Would you please retype, exactly, the lines of the listing below between the line with "360, 186]: 6.55" and the line with "360, 49]: 7.52", inclusive?

═══

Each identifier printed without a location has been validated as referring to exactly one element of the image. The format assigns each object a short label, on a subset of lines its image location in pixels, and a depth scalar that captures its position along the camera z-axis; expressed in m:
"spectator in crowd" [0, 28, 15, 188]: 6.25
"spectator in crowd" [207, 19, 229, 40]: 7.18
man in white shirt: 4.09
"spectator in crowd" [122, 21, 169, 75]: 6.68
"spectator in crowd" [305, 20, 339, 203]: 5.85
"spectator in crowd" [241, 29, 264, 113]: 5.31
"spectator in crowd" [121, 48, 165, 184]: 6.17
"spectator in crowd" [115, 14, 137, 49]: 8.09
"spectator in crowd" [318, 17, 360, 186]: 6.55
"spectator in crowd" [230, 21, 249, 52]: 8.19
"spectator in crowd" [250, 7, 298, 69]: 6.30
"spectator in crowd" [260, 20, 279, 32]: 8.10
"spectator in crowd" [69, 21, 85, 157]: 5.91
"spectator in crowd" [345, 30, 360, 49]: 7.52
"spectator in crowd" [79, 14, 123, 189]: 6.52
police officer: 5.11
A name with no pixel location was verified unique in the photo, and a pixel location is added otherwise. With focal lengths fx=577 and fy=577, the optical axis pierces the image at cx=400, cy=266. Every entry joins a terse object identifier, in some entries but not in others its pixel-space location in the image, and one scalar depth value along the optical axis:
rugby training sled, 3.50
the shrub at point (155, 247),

═══

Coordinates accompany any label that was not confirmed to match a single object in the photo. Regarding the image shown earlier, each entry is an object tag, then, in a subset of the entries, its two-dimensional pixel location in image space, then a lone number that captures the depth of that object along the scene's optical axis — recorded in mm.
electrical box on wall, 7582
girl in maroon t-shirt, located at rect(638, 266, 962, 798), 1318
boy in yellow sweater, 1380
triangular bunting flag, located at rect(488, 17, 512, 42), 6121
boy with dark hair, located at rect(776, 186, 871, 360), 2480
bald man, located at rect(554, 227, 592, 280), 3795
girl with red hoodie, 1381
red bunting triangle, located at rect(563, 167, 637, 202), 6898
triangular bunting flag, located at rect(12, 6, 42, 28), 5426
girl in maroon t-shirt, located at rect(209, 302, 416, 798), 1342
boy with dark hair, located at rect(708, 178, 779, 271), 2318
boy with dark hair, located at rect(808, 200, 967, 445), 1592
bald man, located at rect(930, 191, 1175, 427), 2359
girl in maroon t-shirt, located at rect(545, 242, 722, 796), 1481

═══

• _Answer to this task_
"spectator in crowd" [318, 17, 360, 186]: 6.55
"spectator in crowd" [230, 21, 249, 52]: 8.19
"spectator in crowd" [250, 7, 298, 69]: 6.30
"spectator in crowd" [260, 20, 279, 32]: 8.10
"spectator in crowd" [69, 21, 85, 157]: 5.91
"spectator in crowd" [345, 30, 360, 49]: 7.52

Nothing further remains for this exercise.